For me, that is the core weakness in the non-conjoint set of authoritarian and AGW. The Protestant work ethic bolted on to the new world of industrial processes has given way to a cynical exploitation of people's self-image. It's hard to believe that its only been a century and a half and somehow we live in a world where you are your work and labour economics ensure that you'll behave to keep that work. Most of us don't think about the use of power over large groups of people, but its been the central concern of authoritarians since the industrial revolution woke them up to potential mobs in large numbers. When you ponder the mass violence of the 20th century it feels as if for a while the amateurs were in control, but that's a sideshow compared to the economic story.

Our economics is dominated by the cheap and easy and that's understandable human nature. Another facet of human nature is an unwillingness to stretch our time horizon beyond the comfort zone of a lifetime or so. This is a problem of scale, often brilliantly exploited in subtle ways. It's cheap, easy, and noone is going to worry about the long-term problems because we'll be dead with all the money by then. This has been exploited to the extent that people have died in great numbers due to entirely preventable diseases caused by industrial processes known to be harmful. This kind of systematic exploitation is now threatened by a tsunami greater than that which washed over Japan recently. A tsunami that demonstrates the short-term thinking of cheap and easy industrialism. It's a very difficult proposition to accept, and very unlikely to be accepted until both these facets of human nature collide, with catastrophic results for some.

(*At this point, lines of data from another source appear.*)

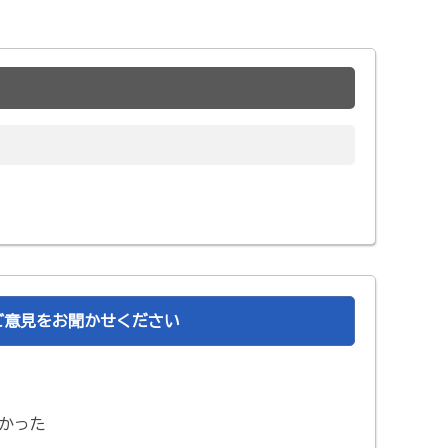
ご意見をお聞かせください
かった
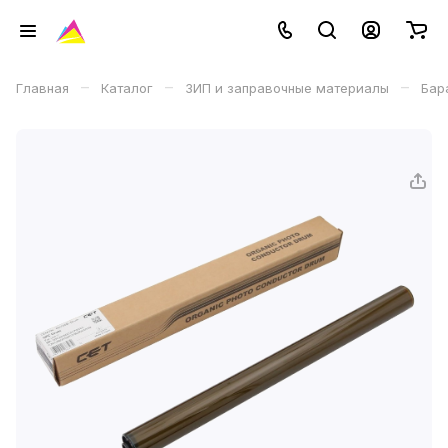
–
–
–
Главная
Каталог
ЗИП и заправочные материалы
Бар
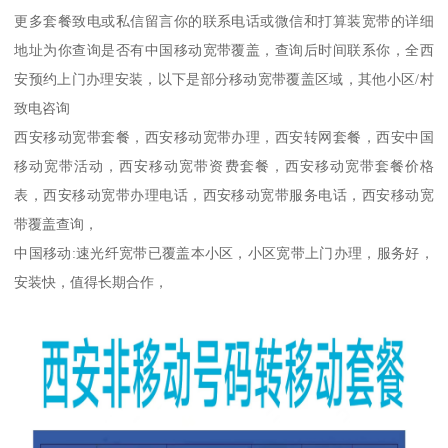
更多套餐致电或私信留言你的联系电话或微信和打算装宽带的详细
地址为你查询是否有中国移动宽带覆盖，查询后时间联系你，全西
安预约上门办理安装，以下是部分移动宽带覆盖区域，其他小区/村
致电咨询
西安移动宽带套餐，西安移动宽带办理，西安转网套餐，西安中国
移动宽带活动，西安移动宽带资费套餐，西安移动宽带套餐价格
表，西安移动宽带办理电话，西安移动宽带服务电话，西安移动宽
带覆盖查询，
中国移动:速光纤宽带已覆盖本小区，小区宽带上门办理，服务好，
安装快，值得长期合作，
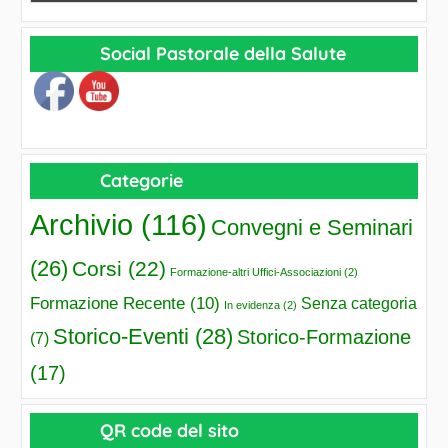
Social Pastorale della Salute
Categorie
Archivio
(116)
Convegni e Seminari
(26)
Corsi
(22)
Formazione-altri Uffici-Associazioni
(2)
Formazione Recente
(10)
Senza categoria
In evidenza
(2)
Storico-Eventi
(28)
Storico-Formazione
(7)
(17)
QR code del sito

And that results for some part is the most cynical part of the authoritarian calculation.

When we talk about unsustainable economics, we're really talking unsustainable for most. The authoritarian appeals to the common delusion that it never happens to you, but you've already accepted that by accepting the authoritarian ideology, so you never see the trick. If you're wondering how people can fall for this kind of thing, remember you're looking with 20/20 hindsight, and more importantly, from outside the flock. We have corporations we can blame instead of the people running them, we have costs of business to point to instead of finding processes that give us useful byproducts too.

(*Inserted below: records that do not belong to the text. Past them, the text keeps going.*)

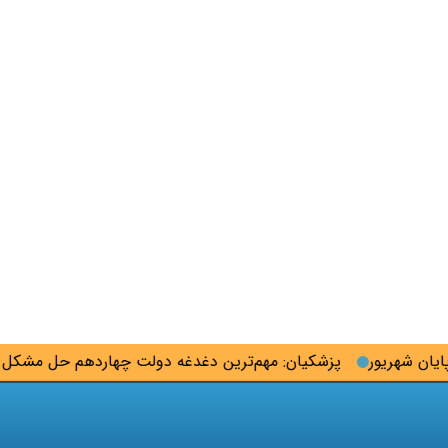
شهریور
پزشکیان: مهم‌ترین دغدغه دولت چهاردهم حل مشکل مع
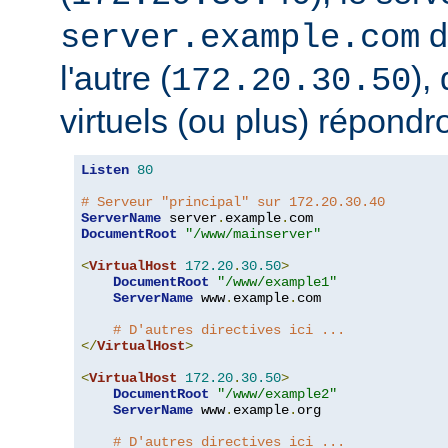
d
server.example.com
l'autre (
),
172.20.30.50
virtuels (ou plus) répondro
Listen
80
# Serveur "principal" sur 172.20.30.40
ServerName
 server
.
example
.
DocumentRoot
"/www/mainserver"
<
VirtualHost
172.20
.
30.50
>
DocumentRoot
"/www/example1"
ServerName
 www
.
example
.
com

# D'autres directives ici ...
</
VirtualHost
>
<
VirtualHost
172.20
.
30.50
>
DocumentRoot
"/www/example2"
ServerName
 www
.
example
.
org

# D'autres directives ici ...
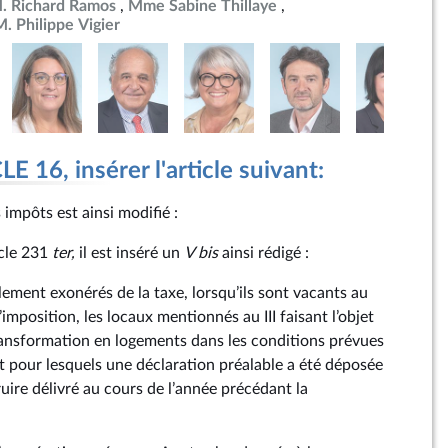
. Richard Ramos
Mme Sabine Thillaye
M. Philippe Vigier
 16, insérer l'article suivant:
 impôts est ainsi modifié :
icle 231
ter
,
il est inséré un
V
bis
ainsi rédigé :
lement exonérés de la taxe, lorsqu’ils sont vacants au
’imposition, les locaux mentionnés au III faisant l’objet
ansformation en logements dans les conditions prévues
t pour lesquels une déclaration préalable a été déposée
uire délivré au cours de l’année précédant la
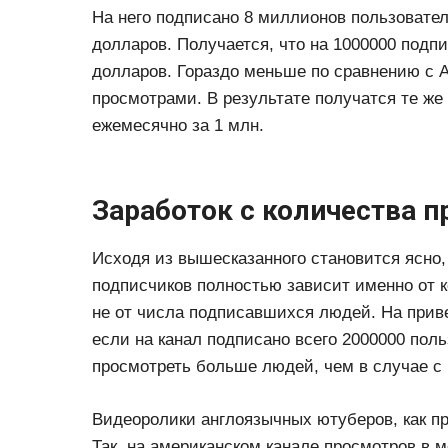
На него подписано 8 миллионов пользователе
долларов. Получается, что на 1000000 подп
долларов. Гораздо меньше по сравнению с A
просмотрами. В результате получатся те же
ежемесячно за 1 млн.
Заработок с количества 
Исходя из вышесказанного становится ясно,
подписчиков полностью зависит именно от к
не от числа подписавшихся людей. На прив
если на канал подписано всего 2000000 поль
просмотреть больше людей, чем в случае с 
Видеоролики англоязычных ютуберов, как п
Так, на американском канале просмотров в 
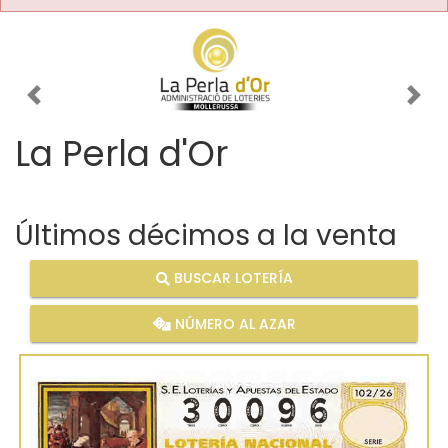
Imagen anterior
Imag
La Perla d'Or
Últimos décimos a la venta
BUSCAR LOTERÍA
NÚMERO AL AZAR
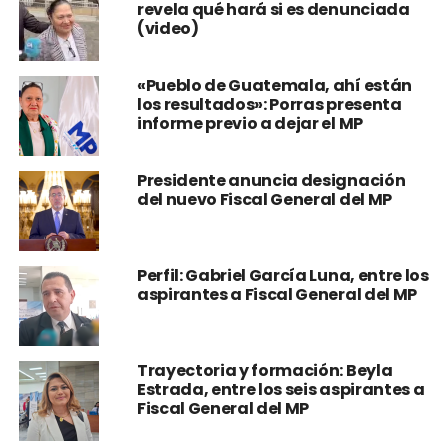
revela qué hará si es denunciada
(video)
«Pueblo de Guatemala, ahí están
los resultados»: Porras presenta
informe previo a dejar el MP
Presidente anuncia designación
del nuevo Fiscal General del MP
Perfil: Gabriel García Luna, entre los
aspirantes a Fiscal General del MP
Trayectoria y formación: Beyla
Estrada, entre los seis aspirantes a
Fiscal General del MP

Believe it or not, there are industrial processes that are more sustainable, they're just not popular with vested interests. These interests bought into those processes on the promise that they'd be printing money not spending it. They're understandably making vague threats to governments even thinking about regulation, which again is the point of the so-called carbon tax legislation. It's not there to tax the common person (another authoritarian canard. Easier to make you feel guilty about that lightbulb than improve energy sources), its to get the industries off the hook for unsustainable practices and back to printing money. The same industries that need you to pay more for the same thing you paid for yesterday. I'm not just pointing the finger at energy companies, the entire edifice of Western industrialism is infected with the same short-termism spiral. There are no perfect solutions, but the argument that we needn't look is what is unsustainable.

The authoritarian mindset coupled with an anti-AGW agenda is proving most lemming-like.